One unique ministry over the past several years began organically after one of our member families had a chance to return and visit the remote region of Guatemala where their relatives still lived. During that visit, they found that due to climate change, it had become impossible to control “la roya” (“the rust,” a fungus) that blights coffee. Therefore, several remote villages where most families depended on income from working in coffee plantations were suffering extreme poverty as the plantations shut down.

Seeking out a partnership with a local community development worker, Juan Pablo Morales Miguel, plans were made in coordination with local leaders. In the year 2020, some land was rented in the most remote areas for growing corn. Beyond the reach of cars, this land was affordable at a rate such that one year’s investment in the rental, seed money, and tools allowed some 30 large families in Estrella del Norte to then renew the land rental, re-plant, and continue independently for the future.

Now, in 2021, another 30-some families in Tochosh and Nueva Villa are raising pigs in the limited areas that they have adjacent to their own homes. If all goes well, this project will also transition into being completely self-sustaining, providing food security and some economic opportunity.

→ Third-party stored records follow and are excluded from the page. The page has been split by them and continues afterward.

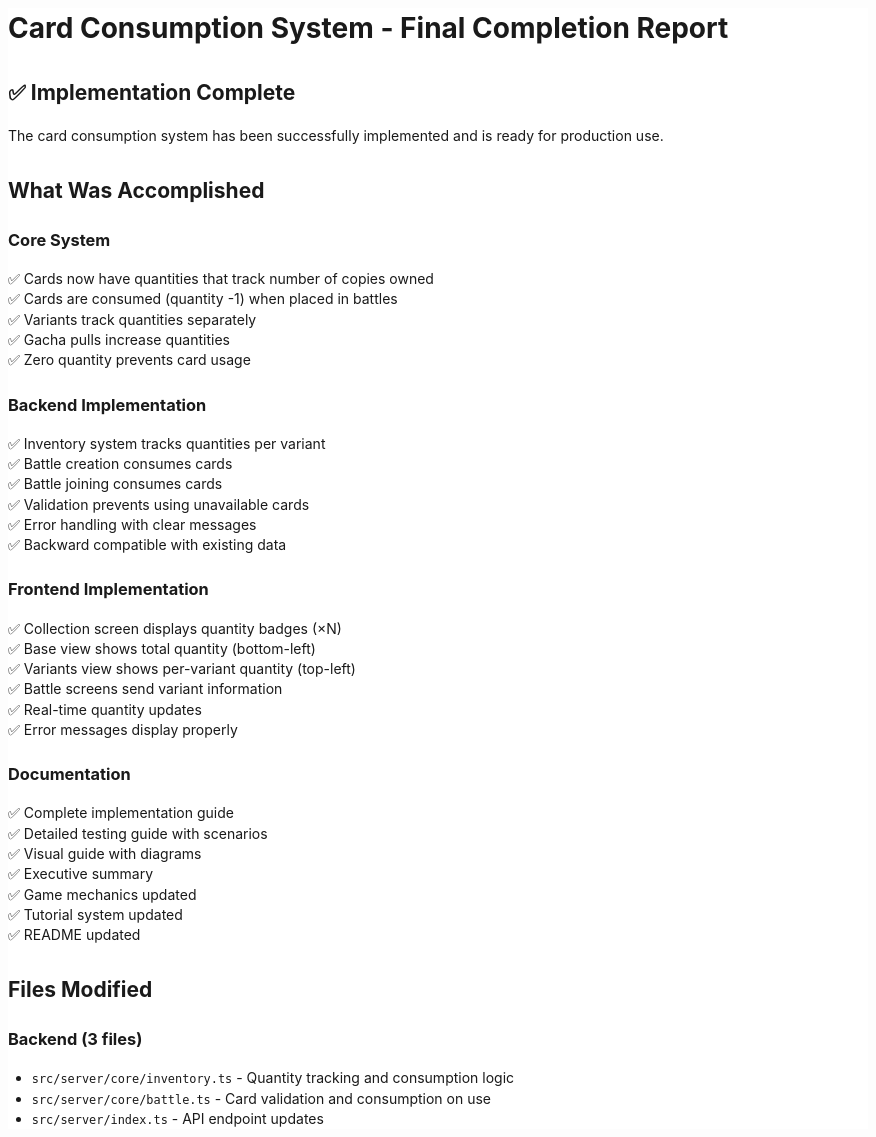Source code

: # Card Consumption System - Final Completion Report

## ✅ Implementation Complete

The card consumption system has been successfully implemented and is ready for production use.

## What Was Accomplished

### Core System
✅ Cards now have quantities that track number of copies owned  
✅ Cards are consumed (quantity -1) when placed in battles  
✅ Variants track quantities separately  
✅ Gacha pulls increase quantities  
✅ Zero quantity prevents card usage  

### Backend Implementation
✅ Inventory system tracks quantities per variant  
✅ Battle creation consumes cards  
✅ Battle joining consumes cards  
✅ Validation prevents using unavailable cards  
✅ Error handling with clear messages  
✅ Backward compatible with existing data  

### Frontend Implementation
✅ Collection screen displays quantity badges (×N)  
✅ Base view shows total quantity (bottom-left)  
✅ Variants view shows per-variant quantity (top-left)  
✅ Battle screens send variant information  
✅ Real-time quantity updates  
✅ Error messages display properly  

### Documentation
✅ Complete implementation guide  
✅ Detailed testing guide with scenarios  
✅ Visual guide with diagrams  
✅ Executive summary  
✅ Game mechanics updated  
✅ Tutorial system updated  
✅ README updated  

## Files Modified

### Backend (3 files)
- `src/server/core/inventory.ts` - Quantity tracking and consumption logic
- `src/server/core/battle.ts` - Card validation and consumption on use
- `src/server/index.ts` - API endpoint updates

We are so grateful for the support of Rock Run Church of the Brethren, in Northern Indiana, who helped raise about a third of the funds used in these projects, and for another significant portion that was a grant from the Global Mission Office of the Church of the Brethren, alongside contributions from West Charleston’s own members.

This October (2021), we will sponsor a flight for Juan Pablo to come visit us in person, and hear from him not only about our small project, but broader themes of the work: all the factors that create such hardship in Central America, the reasons so many choose to migrate, and what that migration does to the communities that people are leaving.